The food shortage was caused as a direct result of the massive flooding and a mix of political failure and poor amounts of arable land in the country.
In 2004, more than half (57%) of the population didn't have enough food to stay healthy. 37% of the children had their growth stunted and 1/3 of mothers were severely undernourished.

In 2006, the World Food Program (WFP) and FAO estimated a requirement of 5.3 to 6.5 million tons of grain when domestic production fulfilled only 3.8 million tons. The country also faces land degradation after forests stripped for agriculture resulted in soil erosion. Harsh weather conditions that dented the agricultural output (wheat and barley production dropped 50% and 80% respectively in 2011) and rising global food prices stressed greater food shortage, putting 6 million North Koreans at risk.

With a dramatic increase on the reliance on private sales of goods, as well as increased international aid, the situation has improved somewhat with undernourishment no longer being a major concern for most North Koreans as of 2014, although PDS (the Public Distribution System) still continues.

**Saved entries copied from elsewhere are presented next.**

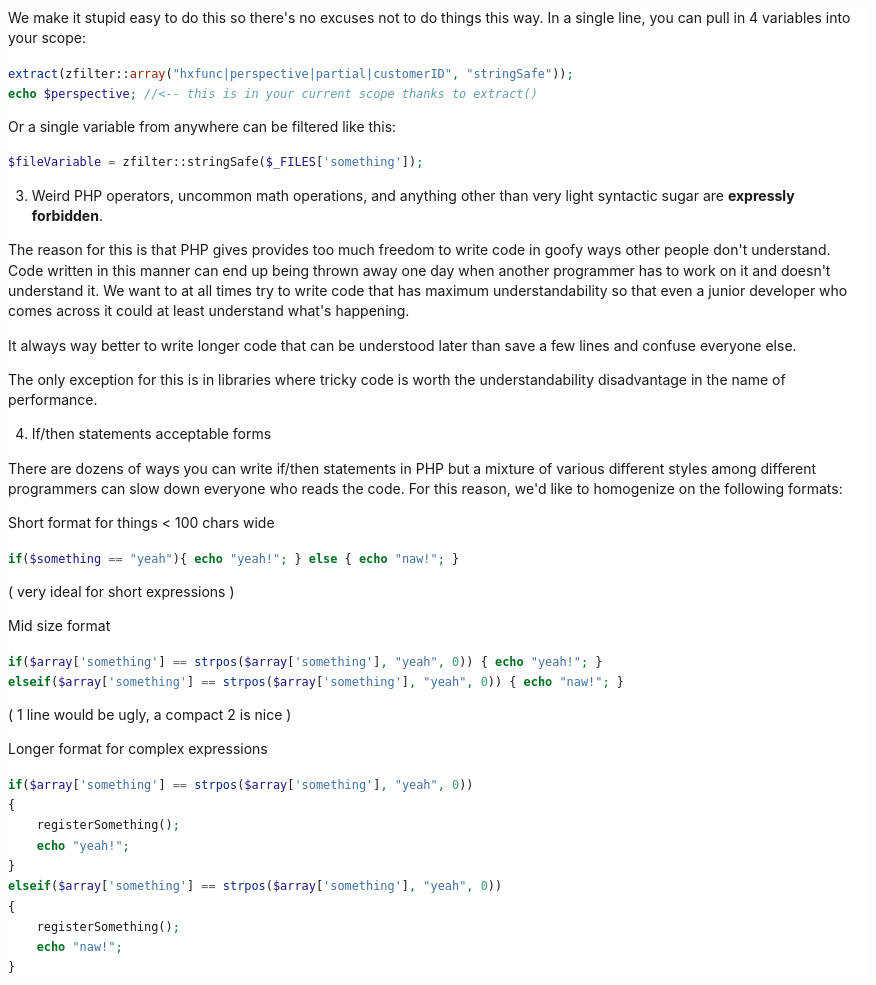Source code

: We make it stupid easy to do this so there's no excuses not to do things this way.
In a single line, you can pull in 4 variables into your scope:

```php
extract(zfilter::array("hxfunc|perspective|partial|customerID", "stringSafe"));
echo $perspective; //<-- this is in your current scope thanks to extract()
```

Or a single variable from anywhere can be filtered like this:

```php
$fileVariable = zfilter::stringSafe($_FILES['something']);
```


3. Weird PHP operators, uncommon math operations, and anything other than very light syntactic sugar are **expressly forbidden**.

The reason for this is that PHP gives provides too much freedom to write code in goofy ways other people don't understand. Code written in this manner can end up being thrown away one day when another programmer has to work on it and doesn't understand it. We want to at all times try to write code that has maximum understandability so that even a junior developer who comes across it could at least understand what's happening.

It always way better to write longer code that can be understood later than save a few lines and confuse everyone else.

The only exception for this is in libraries where tricky code is worth the understandability disadvantage in the name of performance.


4. If/then statements acceptable forms

There are dozens of ways you can write if/then statements in PHP but a mixture of various different styles among different programmers can slow down everyone who reads the code. For this reason, we'd like to homogenize on the following formats:

Short format for things < 100 chars wide

```php
if($something == "yeah"){ echo "yeah!"; } else { echo "naw!"; }
```
( very ideal for short expressions )


Mid size format

```php
if($array['something'] == strpos($array['something'], "yeah", 0)) { echo "yeah!"; }
elseif($array['something'] == strpos($array['something'], "yeah", 0)) { echo "naw!"; }
```
( 1 line would be ugly, a compact 2 is nice )


Longer format for complex expressions

```php
if($array['something'] == strpos($array['something'], "yeah", 0)) 
{ 
    registerSomething();
    echo "yeah!"; 
}
elseif($array['something'] == strpos($array['something'], "yeah", 0))
{
    registerSomething();
    echo "naw!"; 
}
```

The yield in food production in 2016 increased by 7 percent from 4.5 million tonnes in 2015 to 4.8 million tonnes and the North has produced more food than the South. It is estimated production decreased by 2 percent in 2017 to 4.7 million tonnes. Food production further fell in 2018 thus 641 thousand tons is needed to be imported and in comparison to last year when required 456 thousand tons with 390 thousand bought by and 66 thousand received by North Korea. Production was at 4.82 million tons in 2023, up from 4.51 million by 310,000 tons.